One ofthe last (maybe the last) to leave wa a Ranger, in charge of compiling the historical records of the Alliance and their impact on mankind. These records were what we saw in the episode.
In fact, acording to some interviews, the entire show was a historical recreation of the events leading to the early days of the Interstellar Alliance.
"But the Sun was going Nova (much earlier than expected - suggesting that some enemies of the Alliance were responsible)" - or that JMS really has no feel for cosmological time. He was always using "thousand" to mean a lot of years (it isn't), and his use of "million" here is just more evidence. JMS could have consulted actual astrophysicists, but his thing was always the interpersonal stories and not the big picture.
@@TheDanEdwards that was my first impression, too, but he mande a point of mentioning the shortened time frame in an old posting.
@@TheDanEdwards The AI in the episode mentions "atypical solar emissions" were happening. The Sun was made to explode early.
This episode was very clearly JMS going 'you know what? I've got my final season, I can write whatever the fuck I want'.
Found your reviews on this series a few months back, although I have seen every episode 'Several times actually', it's one of my favourite shows along with SG1. seeing your reaction to this episode, I was the same when I saw it, many years ago.
Glad to see others enjoying the show even now.
Humans as the proto-Vorlons. We've graduated, and may be fit to shepherd the newer races. Sure hope we don't have a proto-Shadow competitor.

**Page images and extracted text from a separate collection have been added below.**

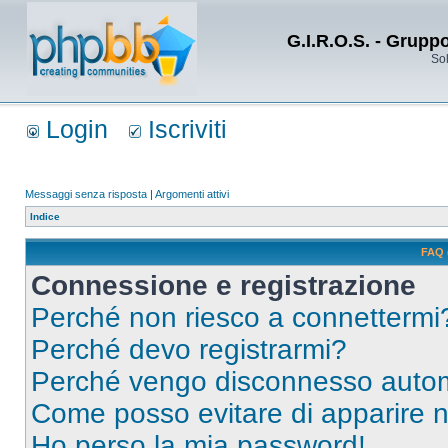
G.I.R.O.S. - Grupp
Sol
Login
Iscriviti
Messaggi senza risposta
|
Argomenti attivi
Indice
FAQ 
Connessione e registrazione
Perché non riesco a connettermi
Perché devo registrarmi?
Perché vengo disconnesso auto
Come posso evitare di apparire nel
Ho perso la mia password!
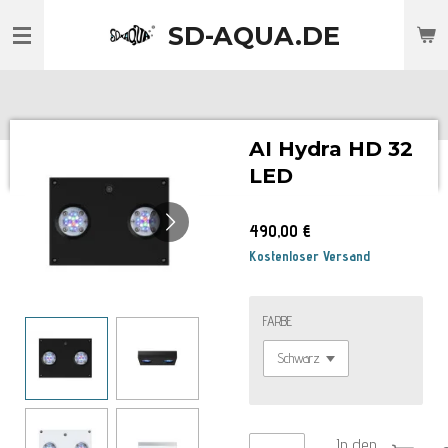
Zum
SD-AQUA.DE
Hauptinhalt
springen
AI Hydra HD 32
LED
490,00 €
Kostenloser Versand
FARBE
In den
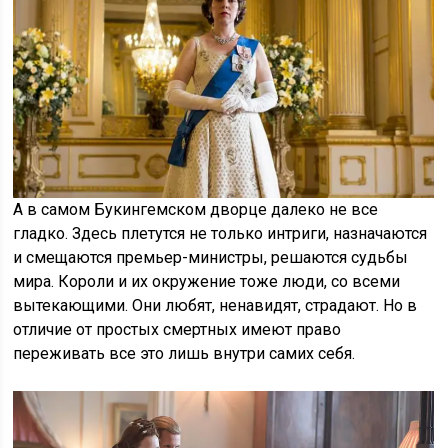
А в самом Букингемском дворце далеко не все
гладко. Здесь плетутся не только интриги, назначаются
и смещаются премьер-министры, решаются судьбы
мира. Короли и их окружение тоже люди, со всеми
вытекающими. Они любят, ненавидят, страдают. Но в
отличие от простых смертных имеют право
переживать все это лишь внутри самих себя.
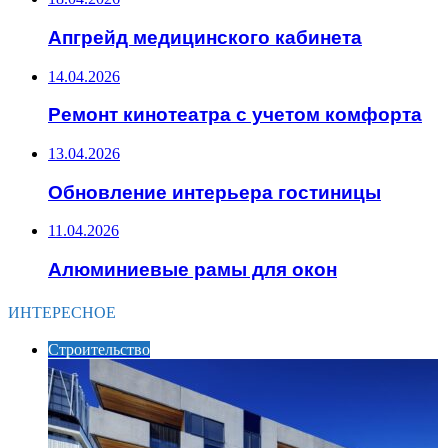
Апгрейд медицинского кабинета
14.04.2026
Ремонт кинотеатра с учетом комфорта
13.04.2026
Обновление интерьера гостиницы
11.04.2026
Алюминиевые рамы для окон
ИНТЕРЕСНОЕ
Строительство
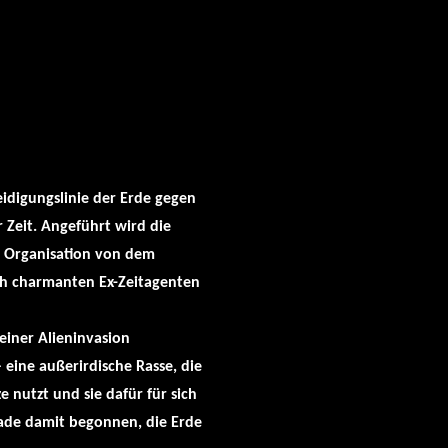
eidigungslinie der Erde gegen
 Zeit. Angeführt wird die
 Organisation von dem
ch charmanten Ex-Zeitagenten
einer Alieninvasion
 eine außerirdische Rasse, die
e nutzt und sie dafür für sich
ade damit begonnen, die Erde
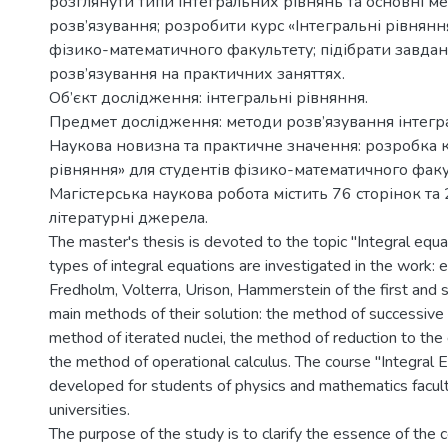
розглянути типи інтегральних рівнянь та основні ме
розв’язування; розробити курс «Інтегральні рівнянн
фізико-математичного факультету; підібрати завдан
розв’язування на практичних заняттях.
Об’єкт дослідження: інтегральні рівняння.
Предмет дослідження: методи розв’язування інтегр
Наукова новизна та практичне значення: розробка к
рівняння» для студентів фізико-математичного факу
Магістерська наукова робота містить 76 сторінок та
літературні джерела.
The master's thesis is devoted to the topic "Integral equa
types of integral equations are investigated in the work: 
Fredholm, Volterra, Urison, Hammerstein of the first and 
main methods of their solution: the method of successive
method of iterated nuclei, the method of reduction to the d
the method of operational calculus. The course "Integral 
developed for students of physics and mathematics facult
universities.
The purpose of the study is to clarify the essence of the c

From the Lurker's Guide to Babylon 5 page for this episode. This is jms comment on the social media of the time answering a question.
"Did the future humans leave the galaxy as the Vorlons did?'
No point in leaving the galaxy; stars go nova, it only affects the immediate vicinity (big as that is). By this point, they were in the position of the Vorlons, and now have to take their (our) place guiding the younger races, the next wave, while not getting in the way and remembering the lesson of the shadow/vorlon conflict."
We do, that is why the sun is unstable after only a puny million years, not billions.
This show knew how to do season finales!
The writing of this episode was fantastic: It mixed together sequences from a thousand or so years In a coherent compelling story.
Plus I LOVE their version of "Canticle For Lebinowitz".
And the holographic characters taking out the despotic society was priceless!
Episode 20: the final climactic battle to save earth from Clark.
Episode 21: the immediate political aftermath
Episode 22: was it all worth it?
The end
I wonder if “new earth” was originally the Vorlon home world.
It was.
At this point it wasn't certain that Babylon 5 would have a fifth season, so JMS intended that this episode would act as a finale if it wasn't renewed.